An enormous crowd had gathered at the dockside, and as Dad anxiously scanned the sea of excited faces, a colleague drew his attention to a small figure waving madly at him just below.  Our mother had been taken to meet the ship by our uncle, Stuart Bedells, a naval officer who had managed to gain entry for her in front of the official reception area.  And there she was, he told us, so young, just as he had remembered her.

Not all wives had remained faithful to their prisoner husbands.  A few had not, and the sadness of those homecomings can only be imagined. For our parents, the love story never faltered. Granny had thoughtfully booked a hotel room for them to spend some time together before the excitement of the family reunion. Tim remembers feeling surprised by this delay, as the journey to Granny’s house in Southsea was so short, and he had expected them to come straight home.  Understanding came later.

Tim and I had been taken out of school to join Granny and Auntie Nell at Granny’s house.  Here we all had our instructions: Tim was posted on the windowsill as a lookout, and as soon as we heard the doorbell Auntie Nell and I were to run in the opposite direction to the old wind-up gramophone in the breakfast room, to put on the George Formby song for the troops “Bless ‘em All”.  This inspired planning allowed Granny precedence and relieved Dad from facing an overwhelming crowd on the doorstep.

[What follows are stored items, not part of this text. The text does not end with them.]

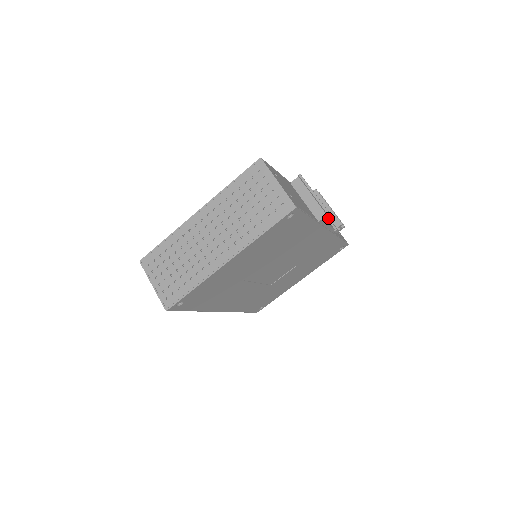
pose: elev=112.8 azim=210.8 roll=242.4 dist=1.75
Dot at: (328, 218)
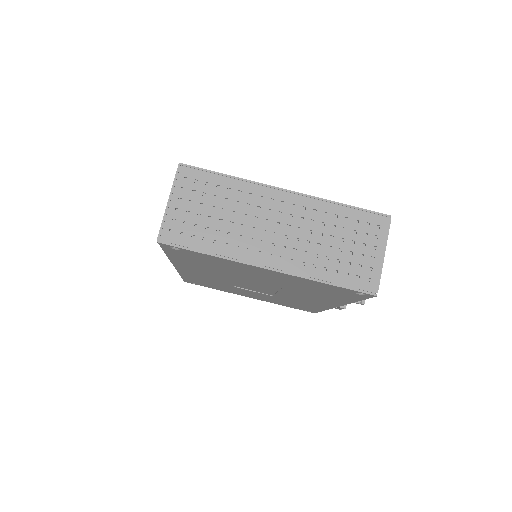
Dot at: occluded
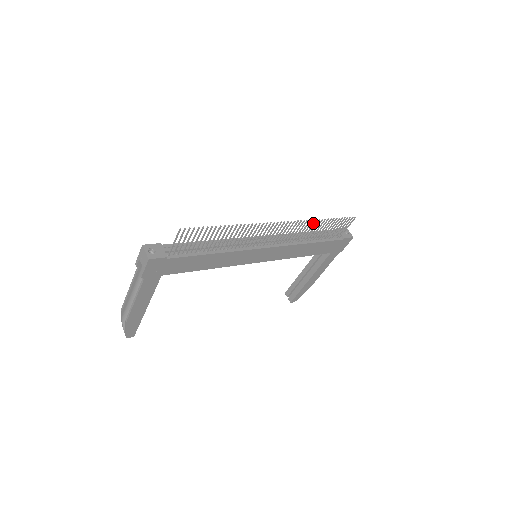
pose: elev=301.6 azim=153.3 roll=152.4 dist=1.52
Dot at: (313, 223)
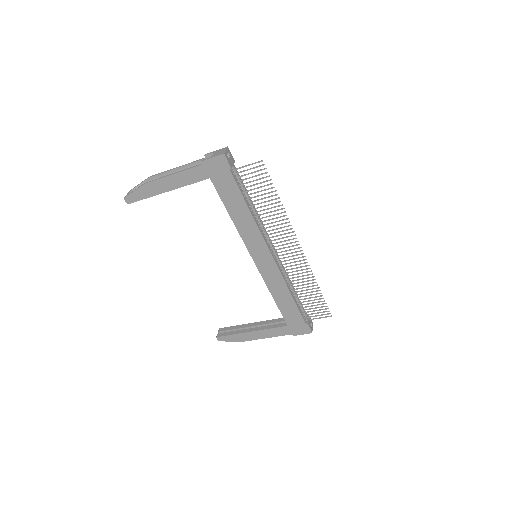
Dot at: occluded
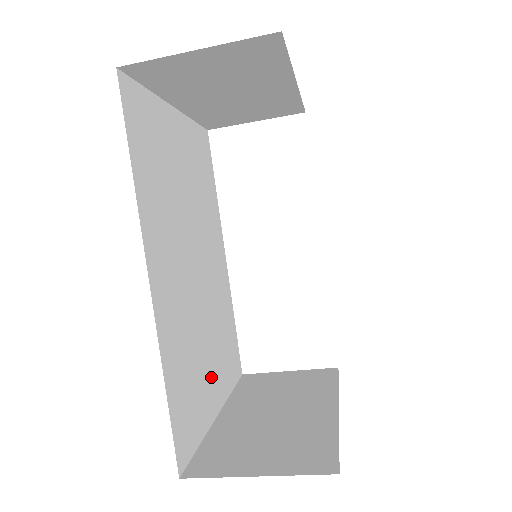
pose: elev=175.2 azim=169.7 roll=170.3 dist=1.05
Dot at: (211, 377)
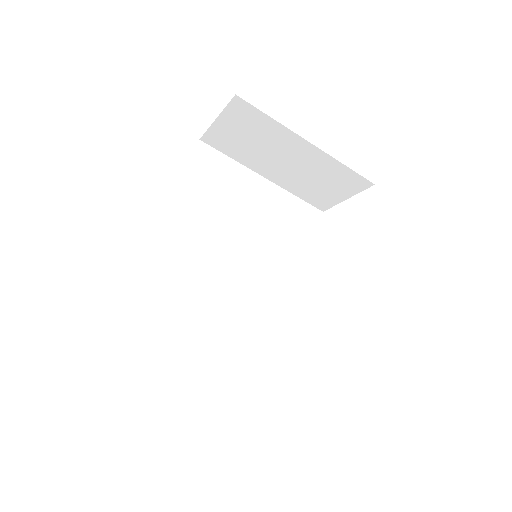
Dot at: (206, 341)
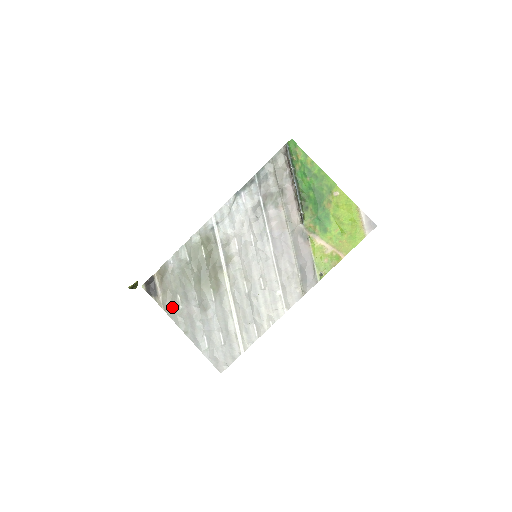
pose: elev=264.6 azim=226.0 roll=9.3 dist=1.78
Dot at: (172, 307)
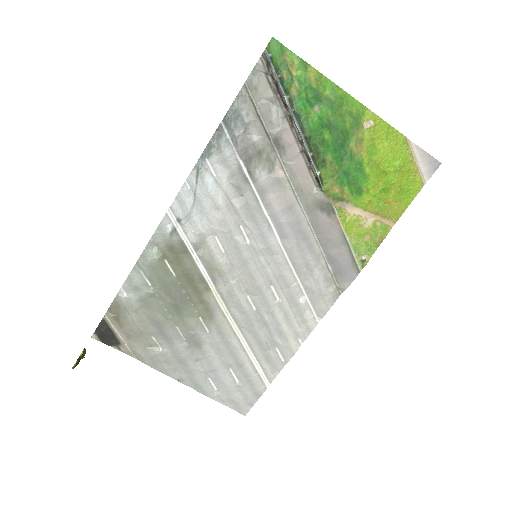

Dad had hoped that he would not be a stranger to his children.  He need not have worried.  His photograph had been on permanent view at our temporary home Mill Cottage in the Forest of Dean, with a sprig of lucky white heather in its frame.  We had written letters, and even though many did not reach him, he was much in our thoughts.  I would often say in all innocence to our mother, “Won’t it be nice when Daddy comes home!” And I wonder to this day how she managed to answer without a catch in her voice. We had waited for this day – I shall never forget the sound of that important doorbell.  If there was hugging and kissing I don’t remember it, but he seemed to say all the right things to us.  Admiring my cherished teddy bear was an instant winner with me.  All I remember of the rest of that day is my jaw aching from smiling so continuously from ear to ear.

I fancy he looked thin and a little yellow. Later in photographs, one could see the strain in his face, but it didn’t last. On the sea voyage, he had already gained some strength and the ability to take normal food.  In his diary, he had expressed the hope that he and Mum could take a holiday, just the two of them.  There would be time for this.  Meanwhile, they made the best possible decision which was to return to Mill Cottage for the seven weeks until Christmas.  Here they could share the peace and quiet, the beauty of the forest, and produce of farm and orchard, and the incomparable view down over the Severn’s horseshoe bend that had been such a solace to our mother.  As Tim and I came home for the Christmas holidays we all assembled once again at Granny’s house for the very memorable Christmas of 1945.

In my prayers for many years afterwards were the words “Thank you, God, for letting Daddy come home”.

Much later, in November 2010 and again in 2013 with his son Geoff, Tim flew out to Taiwan for memorial services organised by the Taiwan Prisoner of War Camps Memorial Society. Here they joined with other relatives in dedicating memorial plaques at the various prison campsites. At one of the camp services, Tim offered his own prayer “For those who were left behind”.

Also, in 2013 I attended the memorial service to those British prisoners who were brought home to Southampton in 1945.  Arranged by the group devoted to honouring the memory of the Far East Prisoners of War, the Repatriation Memorial in Town Quay Park is especially dedicated to those British prisoners who survived, and lists the 28 ships in which they were brought home.